Adaptation d’une trilogie littéraire récente, The Hunger Games s’adresse précisément au même public que Twilight : les ados et jeunes adultes. Si le film véhicule des valeurs hautement préférables à celles de la saga de Stephenie Meyer, le réalisateur Gary Ross ne parvient pas à rendre justice à la spécificité des livres : un récit à la première personne. Pas honteux pour autant, The Hunger Games reste cependant un produit hollywoodien bien sage. Dommage.
C’est d’autant plus dommage que coller à ce récit à la première personne aurait permis au film d’éviter des comparaisons fâcheuses. Mettez, en effet, une bonne louche de Battle Royale, une autre de Running Man, le tout assaisonné d’une pincée de Brazil, et vous obtenez The Hunger Games. On y retrouve ainsi un monde futuriste nettement séparé en deux mondes : une aristocratie toute-puissante, et une plèbe écrasée. Celle-ci doit, chaque année, offrir des jeunes gens en tribut pour des jeux du cirque qui copient exactement les épreuves de Battle Royale.
Terriblement long (2h22), le film souffre du « syndrome Harry Potter », qui veut qu’un livre à succès ne puisse se payer le luxe d’être adapté au cinéma : il faut qu’il soit copié lettre pour image, n’omettant rien. The Hunger Games va donc aligner longuement et sans discernement les épisodes nécessaires à la mise en place de son monde, plongeant son spectateur dans un ennui poli en attendant le moment de bravoure, à savoir les jeux eux-mêmes.
C’est pourtant dans ce moment que les intentions du réalisateur apparaissent le plus clairement : la confrontation ne l’intéresse guère, les tensions qui feraient ressortir l’animal en l’homme sont évacuées, au profit d’une angélisation totale de son héroïne.

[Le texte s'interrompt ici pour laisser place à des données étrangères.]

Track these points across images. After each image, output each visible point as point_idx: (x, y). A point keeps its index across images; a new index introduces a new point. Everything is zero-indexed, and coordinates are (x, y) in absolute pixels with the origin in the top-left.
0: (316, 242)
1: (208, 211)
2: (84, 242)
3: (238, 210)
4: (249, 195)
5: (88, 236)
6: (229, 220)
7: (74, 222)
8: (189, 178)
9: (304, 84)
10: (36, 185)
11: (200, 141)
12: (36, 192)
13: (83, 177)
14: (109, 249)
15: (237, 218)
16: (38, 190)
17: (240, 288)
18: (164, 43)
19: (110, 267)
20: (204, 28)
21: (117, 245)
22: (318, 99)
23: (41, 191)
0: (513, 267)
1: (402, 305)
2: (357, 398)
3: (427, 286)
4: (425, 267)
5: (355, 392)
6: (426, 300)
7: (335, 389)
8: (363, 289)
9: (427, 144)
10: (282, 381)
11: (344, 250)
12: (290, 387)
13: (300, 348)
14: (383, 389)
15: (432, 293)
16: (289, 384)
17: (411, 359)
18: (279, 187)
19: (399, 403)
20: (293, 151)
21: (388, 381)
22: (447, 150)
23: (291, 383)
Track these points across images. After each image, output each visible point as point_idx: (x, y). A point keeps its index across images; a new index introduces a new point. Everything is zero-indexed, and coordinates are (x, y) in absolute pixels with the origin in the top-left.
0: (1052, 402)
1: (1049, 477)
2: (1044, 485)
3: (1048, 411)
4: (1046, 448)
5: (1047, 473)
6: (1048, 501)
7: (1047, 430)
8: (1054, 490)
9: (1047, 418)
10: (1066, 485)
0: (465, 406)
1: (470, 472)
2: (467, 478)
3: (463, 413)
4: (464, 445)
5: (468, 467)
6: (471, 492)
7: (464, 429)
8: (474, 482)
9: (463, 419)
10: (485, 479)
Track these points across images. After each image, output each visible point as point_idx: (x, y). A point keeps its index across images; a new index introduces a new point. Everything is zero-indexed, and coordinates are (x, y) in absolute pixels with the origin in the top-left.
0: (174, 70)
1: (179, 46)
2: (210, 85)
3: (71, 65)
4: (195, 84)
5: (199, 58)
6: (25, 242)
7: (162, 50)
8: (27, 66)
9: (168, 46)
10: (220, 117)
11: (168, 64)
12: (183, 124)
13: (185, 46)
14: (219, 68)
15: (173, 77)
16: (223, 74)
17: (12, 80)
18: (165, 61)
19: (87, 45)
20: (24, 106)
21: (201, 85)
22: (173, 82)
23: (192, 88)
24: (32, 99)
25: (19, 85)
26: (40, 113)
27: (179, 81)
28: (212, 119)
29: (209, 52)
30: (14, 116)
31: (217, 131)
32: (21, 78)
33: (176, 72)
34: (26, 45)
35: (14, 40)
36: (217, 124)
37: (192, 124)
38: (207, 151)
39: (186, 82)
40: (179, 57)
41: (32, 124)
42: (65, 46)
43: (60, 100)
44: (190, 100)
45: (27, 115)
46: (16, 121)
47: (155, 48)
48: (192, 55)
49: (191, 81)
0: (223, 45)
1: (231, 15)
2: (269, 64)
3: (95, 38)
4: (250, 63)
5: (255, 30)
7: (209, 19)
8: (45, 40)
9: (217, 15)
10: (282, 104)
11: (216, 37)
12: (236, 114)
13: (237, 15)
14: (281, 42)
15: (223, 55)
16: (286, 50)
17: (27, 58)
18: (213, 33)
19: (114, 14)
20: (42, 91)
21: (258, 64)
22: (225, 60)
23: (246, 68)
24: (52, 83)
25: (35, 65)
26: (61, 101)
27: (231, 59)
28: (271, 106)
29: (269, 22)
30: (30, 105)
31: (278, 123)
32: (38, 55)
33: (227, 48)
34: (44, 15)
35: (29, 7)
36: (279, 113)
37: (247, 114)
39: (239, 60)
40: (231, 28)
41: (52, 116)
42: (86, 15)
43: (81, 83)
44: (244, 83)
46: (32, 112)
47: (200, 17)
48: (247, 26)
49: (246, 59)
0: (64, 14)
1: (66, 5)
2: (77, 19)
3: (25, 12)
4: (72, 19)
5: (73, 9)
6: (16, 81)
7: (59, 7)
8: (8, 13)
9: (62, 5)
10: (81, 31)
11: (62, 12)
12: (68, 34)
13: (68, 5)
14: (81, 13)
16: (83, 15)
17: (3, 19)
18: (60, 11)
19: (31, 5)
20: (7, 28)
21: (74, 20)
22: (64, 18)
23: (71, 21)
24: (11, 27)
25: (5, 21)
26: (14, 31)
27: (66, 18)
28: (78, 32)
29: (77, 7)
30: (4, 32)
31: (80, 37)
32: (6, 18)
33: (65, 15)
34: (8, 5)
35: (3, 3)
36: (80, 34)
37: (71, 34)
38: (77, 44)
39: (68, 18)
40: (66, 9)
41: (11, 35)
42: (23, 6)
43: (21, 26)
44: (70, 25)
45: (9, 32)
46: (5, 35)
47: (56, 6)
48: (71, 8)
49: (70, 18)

Gary Ross semble plus intéressé à l’idée de démonter les rouages de l’aristocratie du paraître qui contrôle ces États-Unis futuristes (nommés Panem). Le propos semble être de démonter la civilisation du tout-paraître, de se méfier de la mainmise des faux-semblants médiatiques sur l’image du réel. Pour potentiellement paranoïaque que soit ce propos, on le préférera tout de même aux niaiseries réactionnaires véhiculées par Twilight.
Pour autant, si l’intention est claire, elle est avant tout héritée du propos du livre : Gary Ross, qui avait réalisé le méconnu et plutôt fin Pleasantville sur un sujet finalement assez proche, échoue totalement dans sa tentative avouée de se placer du point de vue de sa seule héroïne. Impersonnelle, sa mise en scène parvient pourtant à exister dans quelques scènes, les plus violentes : les premières secondes des jeux eux-mêmes, une révolte faisant suite à la mort d’une des protagonistes… Dans ces moments, la caméra parvient à capturer aussi bien les tensions terribles, la violence sans pour autant être démonstratif – la meilleure façon de montrer la violence, tout en évitant une interdiction aux plus jeunes.
En dehors de cela, le cinéaste se borne à une mise en scène impersonnelle, laissant aux décorateurs et aux costumiers le soin de suggérer la corruption de Panem. Si le travail des premiers est tout à fait respectable, les choix esthétiques en matière de costumes sont absolument catastrophiques. Les coiffures sont grotesques – seule la moumoute improbable d’Orlando Bloom dans Les Trois Mousquetaires de Paul W.S. Anderson pourrait faire concurrence aux constructions capillaires des résidents de Panem ; les vêtements profondément ridicules, semblant vouloir rappeler les habits de l’aristocratie de Brazil, le côté rococo en plus.
Sous les tonnes de maquillages, la pourtant bonne Elizabeth Banks est à pleurer, tandis que Donald Sutherland, Woody Harrelson et Lenny Kravitz (si) cachetonnent tranquillement sans efforts apparents pour s’intéresser à leurs personnages. En premiers rôles, le casting est plus judicieux : on prend plaisir à retrouver Josh Hutcherson, qu’on avait aimé dans Le Secret de Terabithia, et Jennifer Lawrence, dans le rôle de l’héroïne, porte le film sur ses épaules avec brio.
Malgré leur performance à tous les deux, The Hunger Games n’est pas grand chose de plus qu’un produit sans réelle personnalité, malgré son budget colossal, estimé à 100 millions de dollars. Si on peut donc regretter que la narration originale des romans soit ici oubliée, on peut toujours se consoler devant les valeurs plutôt libertaires portées par le film. Le second roman, dont l’adaptation est prévue pour l’année prochaine, porte le titre L’Embrasement : rendez-vous est pris pour voir si les promesses murmurées dans ce premier épisode seront tenues.